DATA EXCERPTS:
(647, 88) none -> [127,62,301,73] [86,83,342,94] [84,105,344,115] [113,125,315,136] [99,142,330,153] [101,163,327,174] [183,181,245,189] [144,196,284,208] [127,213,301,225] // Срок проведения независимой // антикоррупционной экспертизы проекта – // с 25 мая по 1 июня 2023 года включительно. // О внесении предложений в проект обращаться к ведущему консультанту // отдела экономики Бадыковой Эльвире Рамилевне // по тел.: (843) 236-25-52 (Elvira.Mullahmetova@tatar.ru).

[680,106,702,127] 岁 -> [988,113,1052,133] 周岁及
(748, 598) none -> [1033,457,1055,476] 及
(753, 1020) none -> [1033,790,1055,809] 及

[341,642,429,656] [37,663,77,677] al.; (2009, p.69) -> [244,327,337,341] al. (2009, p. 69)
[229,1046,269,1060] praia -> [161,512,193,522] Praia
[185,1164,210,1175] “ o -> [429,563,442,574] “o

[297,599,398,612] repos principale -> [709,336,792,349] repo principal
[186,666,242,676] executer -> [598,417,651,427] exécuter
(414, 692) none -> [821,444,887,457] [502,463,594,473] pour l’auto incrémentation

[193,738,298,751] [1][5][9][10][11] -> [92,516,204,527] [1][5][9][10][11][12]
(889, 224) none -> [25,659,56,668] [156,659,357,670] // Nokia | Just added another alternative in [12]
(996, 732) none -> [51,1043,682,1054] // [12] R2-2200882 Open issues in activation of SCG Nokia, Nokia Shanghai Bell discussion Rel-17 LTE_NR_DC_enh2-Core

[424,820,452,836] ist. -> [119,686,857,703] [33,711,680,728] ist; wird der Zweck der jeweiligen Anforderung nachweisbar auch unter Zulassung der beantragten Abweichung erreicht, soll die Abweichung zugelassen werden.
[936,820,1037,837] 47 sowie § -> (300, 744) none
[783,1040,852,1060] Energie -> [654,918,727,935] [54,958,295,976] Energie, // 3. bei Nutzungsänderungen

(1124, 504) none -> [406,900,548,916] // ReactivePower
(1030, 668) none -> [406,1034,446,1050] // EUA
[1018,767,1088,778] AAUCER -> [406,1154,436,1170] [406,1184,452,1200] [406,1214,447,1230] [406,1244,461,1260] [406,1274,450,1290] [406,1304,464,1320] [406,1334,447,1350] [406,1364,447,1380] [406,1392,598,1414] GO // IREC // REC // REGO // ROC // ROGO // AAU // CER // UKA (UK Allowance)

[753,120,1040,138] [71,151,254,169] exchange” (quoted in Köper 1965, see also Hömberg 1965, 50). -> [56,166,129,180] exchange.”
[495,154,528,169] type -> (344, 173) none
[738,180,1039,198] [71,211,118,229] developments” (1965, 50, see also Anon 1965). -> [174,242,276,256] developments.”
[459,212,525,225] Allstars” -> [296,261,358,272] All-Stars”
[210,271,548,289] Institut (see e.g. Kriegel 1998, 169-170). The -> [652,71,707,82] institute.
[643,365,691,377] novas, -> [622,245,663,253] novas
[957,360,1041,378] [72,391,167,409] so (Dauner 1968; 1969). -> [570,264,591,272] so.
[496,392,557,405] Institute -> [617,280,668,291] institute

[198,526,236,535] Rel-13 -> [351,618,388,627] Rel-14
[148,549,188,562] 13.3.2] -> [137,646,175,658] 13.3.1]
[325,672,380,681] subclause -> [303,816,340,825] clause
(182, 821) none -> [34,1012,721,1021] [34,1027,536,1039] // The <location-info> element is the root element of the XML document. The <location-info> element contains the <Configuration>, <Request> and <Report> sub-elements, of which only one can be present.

WHAT THIS TASK INVOLVES:
Give again exactly, and only, the lines above starting at the one with "(1965, 50, see" and ending at the one with "[325,672,380,681] subclause ->".

THE ANSWER:
[738,180,1039,198] [71,211,118,229] developments” (1965, 50, see also Anon 1965). -> [174,242,276,256] developments.”
[459,212,525,225] Allstars” -> [296,261,358,272] All-Stars”
[210,271,548,289] Institut (see e.g. Kriegel 1998, 169-170). The -> [652,71,707,82] institute.
[643,365,691,377] novas, -> [622,245,663,253] novas
[957,360,1041,378] [72,391,167,409] so (Dauner 1968; 1969). -> [570,264,591,272] so.
[496,392,557,405] Institute -> [617,280,668,291] institute

[198,526,236,535] Rel-13 -> [351,618,388,627] Rel-14
[148,549,188,562] 13.3.2] -> [137,646,175,658] 13.3.1]
[325,672,380,681] subclause -> [303,816,340,825] clause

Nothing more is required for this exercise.